Population : 59801000 habitants

Cadre juridique de la liberté religieuse et son application effective

La législation italienne garantit la liberté de religion ou de croyance et la reconnaît comme un droit fondamental. L’article 3 de la Constitution exprime le principe de non-discrimination pour motifs religieux, disposant que « tous les citoyens ont une même dignité sociale et sont égaux devant la loi, sans distinction de sexe, de race, de langue, de religion, d’opinions politiques, de conditions personnelles et sociales ».1 L’article 19 garantit le droit pour chaque individu de « professer librement sa foi religieuse sous quelque forme que ce soit, individuellement ou collectivement, d’en faire propagande et d’en exercer le culte en privé ou en public, à condition qu’il ne s’agisse pas de rites contraires aux bonnes mœurs ». L’article 8 de la Constitution garantit que « toutes les confessions religieuses sont également libres devant la loi ».

L’Italie n’a pas de religion d’État mais le catholicisme est la religion de la plupart des citoyens italiens. L’article 7 de la Constitution affirme que l’État italien et l’Église catholique sont indépendants et souverains, et que les accords du Latran de 1929, amendés en 1984, gouvernent leurs relations. L’administration permet à l’Église catholique de sélectionner les enseignants qui assurent l’instruction religieuse dans les écoles publiques.

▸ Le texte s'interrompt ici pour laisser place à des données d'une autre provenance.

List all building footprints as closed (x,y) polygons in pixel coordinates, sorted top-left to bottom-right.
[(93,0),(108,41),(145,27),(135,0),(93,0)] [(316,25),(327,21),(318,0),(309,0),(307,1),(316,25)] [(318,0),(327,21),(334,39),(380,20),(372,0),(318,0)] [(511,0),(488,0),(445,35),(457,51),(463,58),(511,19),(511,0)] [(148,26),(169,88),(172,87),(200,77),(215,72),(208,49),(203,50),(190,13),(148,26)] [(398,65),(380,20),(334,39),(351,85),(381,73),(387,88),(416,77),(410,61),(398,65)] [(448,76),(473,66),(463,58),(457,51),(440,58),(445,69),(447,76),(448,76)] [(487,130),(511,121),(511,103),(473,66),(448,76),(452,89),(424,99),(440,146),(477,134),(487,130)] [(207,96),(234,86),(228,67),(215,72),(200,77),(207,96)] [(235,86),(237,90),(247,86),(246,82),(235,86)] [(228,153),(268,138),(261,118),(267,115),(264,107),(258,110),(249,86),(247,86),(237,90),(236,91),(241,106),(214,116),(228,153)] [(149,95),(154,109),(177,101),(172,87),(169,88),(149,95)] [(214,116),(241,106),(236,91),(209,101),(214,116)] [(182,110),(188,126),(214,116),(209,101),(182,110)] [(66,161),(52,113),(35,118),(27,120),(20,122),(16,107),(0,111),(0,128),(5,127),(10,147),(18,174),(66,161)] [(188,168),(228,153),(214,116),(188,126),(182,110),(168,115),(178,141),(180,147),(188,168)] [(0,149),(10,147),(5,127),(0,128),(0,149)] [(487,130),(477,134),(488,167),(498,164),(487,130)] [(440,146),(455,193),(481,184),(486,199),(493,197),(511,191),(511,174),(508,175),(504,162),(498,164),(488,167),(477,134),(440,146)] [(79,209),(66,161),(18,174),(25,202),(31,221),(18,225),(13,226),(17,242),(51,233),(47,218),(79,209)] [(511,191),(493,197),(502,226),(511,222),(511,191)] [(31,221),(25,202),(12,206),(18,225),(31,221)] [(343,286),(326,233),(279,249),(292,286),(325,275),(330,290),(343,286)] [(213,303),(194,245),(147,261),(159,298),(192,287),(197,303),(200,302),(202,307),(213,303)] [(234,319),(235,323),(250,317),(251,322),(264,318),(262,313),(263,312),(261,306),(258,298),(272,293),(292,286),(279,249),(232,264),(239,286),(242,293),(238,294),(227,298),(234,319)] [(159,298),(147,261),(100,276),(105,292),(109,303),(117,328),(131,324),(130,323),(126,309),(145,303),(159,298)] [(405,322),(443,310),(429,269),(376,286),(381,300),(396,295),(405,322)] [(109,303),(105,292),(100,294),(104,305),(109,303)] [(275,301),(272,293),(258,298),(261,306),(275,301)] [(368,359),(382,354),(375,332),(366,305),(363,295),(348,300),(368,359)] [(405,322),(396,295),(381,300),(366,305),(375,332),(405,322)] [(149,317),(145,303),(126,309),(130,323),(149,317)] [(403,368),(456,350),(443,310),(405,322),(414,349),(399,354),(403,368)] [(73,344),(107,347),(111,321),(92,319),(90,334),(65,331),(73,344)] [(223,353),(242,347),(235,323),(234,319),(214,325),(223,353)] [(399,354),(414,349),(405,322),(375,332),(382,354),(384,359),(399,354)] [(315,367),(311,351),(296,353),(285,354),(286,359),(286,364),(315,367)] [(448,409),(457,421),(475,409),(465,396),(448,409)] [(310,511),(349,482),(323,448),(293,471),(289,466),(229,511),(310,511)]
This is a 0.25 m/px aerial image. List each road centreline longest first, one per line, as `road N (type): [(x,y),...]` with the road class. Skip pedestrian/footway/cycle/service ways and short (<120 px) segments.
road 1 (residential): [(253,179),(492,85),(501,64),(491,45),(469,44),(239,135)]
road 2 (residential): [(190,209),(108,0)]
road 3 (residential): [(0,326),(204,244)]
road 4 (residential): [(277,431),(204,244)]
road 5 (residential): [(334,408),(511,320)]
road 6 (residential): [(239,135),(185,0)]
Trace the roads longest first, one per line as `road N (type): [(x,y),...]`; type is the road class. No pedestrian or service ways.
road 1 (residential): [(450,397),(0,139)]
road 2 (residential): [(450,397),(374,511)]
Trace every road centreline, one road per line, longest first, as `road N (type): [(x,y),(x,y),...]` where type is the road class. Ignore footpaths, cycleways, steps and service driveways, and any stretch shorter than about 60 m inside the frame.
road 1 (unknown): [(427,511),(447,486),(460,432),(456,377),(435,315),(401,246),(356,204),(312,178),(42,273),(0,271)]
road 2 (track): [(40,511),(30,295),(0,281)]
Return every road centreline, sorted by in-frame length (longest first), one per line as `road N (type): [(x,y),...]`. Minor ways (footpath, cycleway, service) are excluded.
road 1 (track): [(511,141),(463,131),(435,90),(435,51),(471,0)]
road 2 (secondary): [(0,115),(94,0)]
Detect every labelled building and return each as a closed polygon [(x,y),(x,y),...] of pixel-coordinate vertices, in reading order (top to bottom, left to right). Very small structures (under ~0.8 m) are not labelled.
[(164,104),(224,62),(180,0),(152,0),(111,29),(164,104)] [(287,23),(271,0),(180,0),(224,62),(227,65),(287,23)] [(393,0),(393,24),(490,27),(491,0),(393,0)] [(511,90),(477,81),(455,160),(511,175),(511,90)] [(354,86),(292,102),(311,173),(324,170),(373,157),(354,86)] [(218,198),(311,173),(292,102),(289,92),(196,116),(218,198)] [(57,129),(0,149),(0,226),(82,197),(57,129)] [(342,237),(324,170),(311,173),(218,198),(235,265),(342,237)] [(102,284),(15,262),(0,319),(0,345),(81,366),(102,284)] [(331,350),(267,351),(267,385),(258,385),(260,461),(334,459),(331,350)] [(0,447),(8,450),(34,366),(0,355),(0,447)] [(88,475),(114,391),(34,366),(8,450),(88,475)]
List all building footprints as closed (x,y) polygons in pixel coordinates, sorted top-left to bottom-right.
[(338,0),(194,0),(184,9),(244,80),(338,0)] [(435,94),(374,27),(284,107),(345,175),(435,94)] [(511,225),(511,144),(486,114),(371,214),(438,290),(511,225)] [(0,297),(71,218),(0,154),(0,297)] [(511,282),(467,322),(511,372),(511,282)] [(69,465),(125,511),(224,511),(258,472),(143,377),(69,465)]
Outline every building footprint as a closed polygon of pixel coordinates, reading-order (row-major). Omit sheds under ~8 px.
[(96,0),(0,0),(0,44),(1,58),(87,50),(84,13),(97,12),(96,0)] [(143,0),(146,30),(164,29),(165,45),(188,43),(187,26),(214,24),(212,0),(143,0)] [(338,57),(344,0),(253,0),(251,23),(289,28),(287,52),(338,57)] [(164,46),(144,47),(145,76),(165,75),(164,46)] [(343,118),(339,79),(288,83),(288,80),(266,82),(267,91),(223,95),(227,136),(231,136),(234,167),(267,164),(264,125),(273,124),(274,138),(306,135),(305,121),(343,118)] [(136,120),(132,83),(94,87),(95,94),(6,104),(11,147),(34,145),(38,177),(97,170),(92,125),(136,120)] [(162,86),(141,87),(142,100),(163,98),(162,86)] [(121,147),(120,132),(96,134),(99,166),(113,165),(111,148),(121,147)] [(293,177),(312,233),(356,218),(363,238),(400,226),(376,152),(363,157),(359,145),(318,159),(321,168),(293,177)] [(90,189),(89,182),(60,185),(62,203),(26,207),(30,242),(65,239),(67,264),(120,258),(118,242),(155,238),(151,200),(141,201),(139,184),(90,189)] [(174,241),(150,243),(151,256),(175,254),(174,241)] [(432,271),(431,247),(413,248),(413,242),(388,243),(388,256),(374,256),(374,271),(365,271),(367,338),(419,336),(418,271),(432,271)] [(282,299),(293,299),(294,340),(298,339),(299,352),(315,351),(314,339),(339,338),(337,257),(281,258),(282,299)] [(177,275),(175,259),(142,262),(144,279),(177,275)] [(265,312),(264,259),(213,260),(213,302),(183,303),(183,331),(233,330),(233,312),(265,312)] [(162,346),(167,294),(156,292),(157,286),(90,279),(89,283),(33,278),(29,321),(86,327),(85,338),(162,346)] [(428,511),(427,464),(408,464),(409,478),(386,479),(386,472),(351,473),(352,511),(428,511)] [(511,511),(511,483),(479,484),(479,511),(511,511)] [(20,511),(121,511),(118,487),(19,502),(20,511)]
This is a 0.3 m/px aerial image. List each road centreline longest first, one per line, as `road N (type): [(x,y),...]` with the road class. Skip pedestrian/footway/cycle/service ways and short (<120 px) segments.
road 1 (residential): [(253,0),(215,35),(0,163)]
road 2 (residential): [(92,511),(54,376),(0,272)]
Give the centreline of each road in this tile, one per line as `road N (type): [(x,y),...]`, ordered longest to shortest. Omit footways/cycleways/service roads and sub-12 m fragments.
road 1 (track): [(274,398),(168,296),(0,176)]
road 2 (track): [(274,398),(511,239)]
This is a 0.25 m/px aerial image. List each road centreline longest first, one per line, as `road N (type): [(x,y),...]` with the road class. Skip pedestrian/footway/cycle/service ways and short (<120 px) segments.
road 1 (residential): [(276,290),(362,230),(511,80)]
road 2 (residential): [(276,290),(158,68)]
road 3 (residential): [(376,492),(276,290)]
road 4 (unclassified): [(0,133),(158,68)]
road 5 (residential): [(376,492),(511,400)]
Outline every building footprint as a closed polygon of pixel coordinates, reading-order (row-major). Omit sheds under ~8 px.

Les relations entre l’État et les confessions autres que le catholicisme sont régies par la loi, sur la base d’accords respectivement passés avec chacune des organisations religieuses. Avant de faire une demande pour conclure un tel accord, l’organisation doit être reconnue par le Ministère de l’Intérieur comme ayant la personnalité morale, conformément à la loi n°1159/29. La demande est ensuite soumise au cabinet du Premier ministre. Un accord permet aux ministres du culte d’accéder aux hôpitaux publics, aux prisons et aux casernes militaires. Il permet l’enregistrement civil des mariages religieux, il facilite les pratiques religieuses spéciales (en particulier les funérailles) et dispense également les élèves d’aller à l’école pendant les fêtes religieuses. Les groupes religieux n’ayant pas passé d’accord peuvent demander au Ministère de l’Intérieur à bénéficier de ces avantages au cas par cas. Un accord permet également à un groupe religieux de recevoir des fonds collectés par l’État par l’intermédiaire de ce qu’on appelle le « huit pour mille », une déduction obligatoire (de 0,8 %) de l’impôt sur le revenu annuel des contribuables.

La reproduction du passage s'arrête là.